Two months ago, on the evening of February 26, power grid controllers at the Electric Reliability Council of Texas (ERCOT) found themselves in an uncomfortable position: they were rapidly running out of power. As consumption outstripped supply the frequency of the alternating current — nominally 60 hertz — began to slide, threatening to damage utility and customer equipment. At 6:41 pm the grid controllers declared a grid emergency and began ‘shedding load’ to restore the grid frequency. Which is to say, they shut off the power to some customers.
These customers had agreed in advance to participate in such “demand-response” situations and would be compensated for their trouble.
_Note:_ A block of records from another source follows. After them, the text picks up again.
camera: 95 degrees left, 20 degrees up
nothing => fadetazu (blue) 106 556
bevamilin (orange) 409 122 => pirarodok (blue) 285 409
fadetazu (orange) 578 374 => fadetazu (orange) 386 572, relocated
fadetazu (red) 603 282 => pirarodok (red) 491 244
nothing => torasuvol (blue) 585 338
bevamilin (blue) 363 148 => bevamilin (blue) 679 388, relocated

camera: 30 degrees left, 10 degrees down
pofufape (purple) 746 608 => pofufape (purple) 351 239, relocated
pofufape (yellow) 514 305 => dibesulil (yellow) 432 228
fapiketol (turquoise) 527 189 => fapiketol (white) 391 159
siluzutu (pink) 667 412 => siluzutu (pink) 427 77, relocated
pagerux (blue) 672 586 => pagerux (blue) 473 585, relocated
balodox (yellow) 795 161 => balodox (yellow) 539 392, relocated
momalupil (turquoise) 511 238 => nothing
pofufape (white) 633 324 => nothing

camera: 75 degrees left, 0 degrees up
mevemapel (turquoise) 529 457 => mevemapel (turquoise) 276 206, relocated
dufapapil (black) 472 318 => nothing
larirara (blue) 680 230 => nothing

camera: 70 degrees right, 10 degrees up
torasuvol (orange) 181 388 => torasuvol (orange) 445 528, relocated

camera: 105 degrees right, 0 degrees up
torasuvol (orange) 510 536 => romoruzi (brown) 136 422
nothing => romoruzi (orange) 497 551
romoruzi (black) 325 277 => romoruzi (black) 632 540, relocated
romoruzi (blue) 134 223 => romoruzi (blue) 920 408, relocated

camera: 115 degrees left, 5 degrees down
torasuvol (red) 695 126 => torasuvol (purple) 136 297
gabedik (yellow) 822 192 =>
Nevertheless, saying no to a buyer is as much a measure of last-resort for the power industry as for any other.
Wind power got the blame early on, because wind turbines in West Texas were delivering less power than their operators had projected. But subsequent studies showed that other factors were more important. In the 40 minutes leading up to the emergency conventional power plants delivered 350 megawatts less than they had promised, while wind generation slipped just 80 megawatts relative to plan. At the same time consumption rose by a whopping 1,185 MW more than ERCOT had forecast. ERCOT’s report to the Public Utility Commission of Texas highlights that electric load growth as a key cause.
Still, smarter integration of Texas’ wind power could have prevented the trouble. As ERCOT’s report shows, an independent wind power forecast prepared for ERCOT on February 25 under an ongoing pilot project predicted the February 26 wind power drop with “good fidelity.” Unfortunately ERCOT’s grid operators never saw the forecast and hence could not take steps in advance to ensure that alternate power supplies were available.
My story on TechReview.com today, Scheduling Wind Power, shows that grid controllers increasingly get the message: Integrating wind forecasting into grid planning is not only key to reliably accomodating much greater levels of wind power. It will also maximize the pollution reductions achieved in the process.